MATA INDONESIA, JAKARTA – Cina mendesak Indonesia menghentikan pengeboran minyak dan gas alam di wilayah Natuna Utara. Sebagaimana diketahui, wilayah maritim tersebut diklaim kedua negara sebagai milik mereka.
Permintaan Beijing ini merupakan yang pertama kalinya. Namun, sukses meningkatkan ketegangan atas sengketa sumber daya alam antara kedua negara di wilayah strategis dan ekonomi global yang bergejolak.
Pemerintah Cina bahkan sudah melayangkan surat kepada Kementerian Luar Negeri Indonesia. Dalam surat itu tertulis, pemerintah Cina meminta Indonesia menghentikan aktivitas pengeboran di rig lepas pantai, pasalnya Beijing mengklaim bahwa wilayah itu merupakan teritorialnya.

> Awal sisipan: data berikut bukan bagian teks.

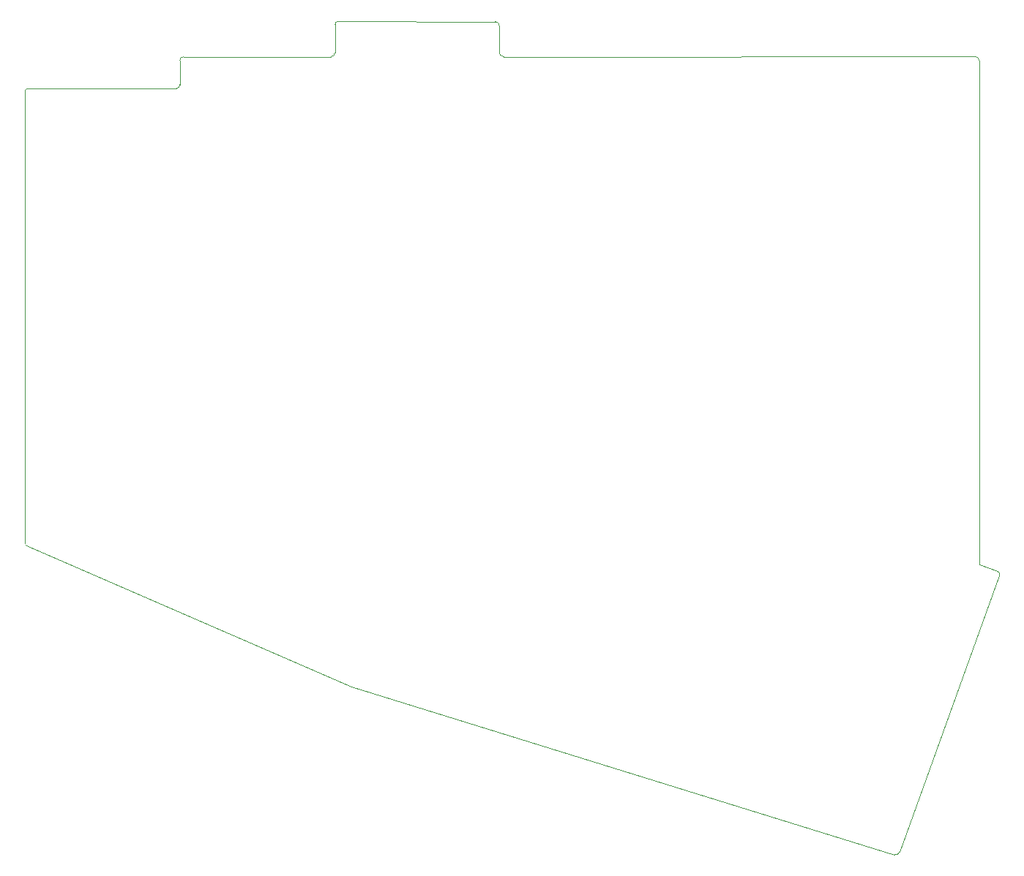
<source format=gm1>
%TF.GenerationSoftware,KiCad,Pcbnew,7.0.1*%
%TF.CreationDate,2023-08-18T18:47:56+06:00*%
%TF.ProjectId,pcb,7063622e-6b69-4636-9164-5f7063625858,rev?*%
%TF.SameCoordinates,Original*%
%TF.FileFunction,Profile,NP*%
%FSLAX46Y46*%
G04 Gerber Fmt 4.6, Leading zero omitted, Abs format (unit mm)*
G04 Created by KiCad (PCBNEW 7.0.1) date 2023-08-18 18:47:56*
%MOMM*%
%LPD*%
G01*
G04 APERTURE LIST*
%TA.AperFunction,Profile*%
%ADD10C,0.100000*%
%TD*%
G04 APERTURE END LIST*
D10*
X86618806Y-51759629D02*
G75*
G03*
X87029633Y-51311284I-18806J429629D01*
G01*
X87459956Y-48079956D02*
G75*
G03*
X87029956Y-48509956I44J-430044D01*
G01*
X87029633Y-51311284D02*
X87029956Y-48509956D01*
X86618806Y-51759632D02*
X69532028Y-51744978D01*
X69532028Y-51744978D02*
G75*
G03*
X69102028Y-52174978I44J-430044D01*
G01*
X104977487Y-44337487D02*
X104980589Y-47590589D01*
X104500589Y-48070589D02*
X87459956Y-48079956D01*
X179510000Y-106850000D02*
X181600000Y-107640000D01*
X169672141Y-140470201D02*
X106880000Y-121030000D01*
X179500000Y-48550000D02*
X179510000Y-106850000D01*
X105327487Y-43987487D02*
X123543015Y-44006985D01*
X123961838Y-47528162D02*
G75*
G03*
X124501838Y-48068162I539962J-38D01*
G01*
X169672127Y-140470249D02*
G75*
G03*
X170290477Y-140135782I139973J480049D01*
G01*
X69102028Y-52174978D02*
X69140000Y-104435995D01*
X123963015Y-44426985D02*
X123961838Y-47528162D01*
X123963015Y-44426985D02*
G75*
G03*
X123543015Y-44006985I-420015J-15D01*
G01*
X104500589Y-48070589D02*
G75*
G03*
X104980589Y-47590589I11J479989D01*
G01*
X124501838Y-48068162D02*
X178990000Y-48040000D01*
X179500000Y-48550000D02*
G75*
G03*
X178990000Y-48040000I-510000J0D01*
G01*
X181820000Y-108100000D02*
X170290478Y-140135782D01*
X105327487Y-43987487D02*
G75*
G03*
X104977487Y-44337487I13J-350013D01*
G01*
X181820000Y-108100000D02*
G75*
G03*
X181600000Y-107640000I-340000J120000D01*
G01*
X69140006Y-104435995D02*
G75*
G03*
X69284394Y-104701781I279994J-20005D01*
G01*
X69284394Y-104701781D02*
X106880000Y-121030000D01*
M02*

</source>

“Jawaban kami sangat jelas bahwa kami tidak akan menghentikan pengeboran karena itu adalah hak kedaulatan kami,” kata Muhammad Farhan, anggota Komisi 1 DPR RI, melansir Reuters, Rabu, 1 Desember 2021.
Juru bicara Kementerian Luar Negeri Indonesia mengatakan bahwa setiap komunikasi diplomatik antar negara bersifat rahasia. Sehingga isinya tidak dapat dibagikan ke hadapan publik.
Menurut Indonesia – negara terbesar di kawasan Asia Tenggara, ujung Laut Cina Selatan merupakan zona ekonomi ekslusifnya (ZEE) di bawah konvensi PBB mengenai Hukum Laut dan menamakan wilayah tersebut sebagai Laut Natuna Utara tahun 2017.
Namun, Beijing menolak klaim tersebut. Negeri Tirai Bambu bersikeras bahwa jalur air itu berada dalam klaim teritorialnya yang luar di Laut Cina Selatan yang ditandai dengan “sembilan garis putus-putus” berbentuk U – sebuah batas yang ditemukan tidak memiliki dasar hukum oleh Pengadilan Arbitrase Permanen di Den Haag tahun 2016.
“(Surat itu) sedikit mengancam karena itu adalah upaya pertama diplomat Cina untuk mendorong agenda sembilan garis putus-putus mereka terhadap hak-hak kami di bawah Hukum Laut,” sambung Farhan.
Sebagaimana diketahu, Cina merupakan mitra dagang terbesar Indonesia dan sumber investasi terbesar kedua, menjadikannya bagian penting dari ambisi Indonesia untuk menjadi ekonomi papan atas.
Farhan mengatakan bahwa Cina, dalam surat terpisah, juga memprotes latihan militer Garuda Shield yang telah berlansung sejak 2009. Ini merupakan latihan perang TNI AD dan tentara Amerika Serikat terbesar sepanjang sejarah, di mana terdapat 2,161 prajurit TNI AD dan 1,547 tentara AS yang berpartisipasi dalam latihan militer ini.
“Dalam surat resmi mereka, pemerintah Cina mengungkapkan keprihatinan mereka mengenai stabilitas keamanan di daerah itu,” ucapnya.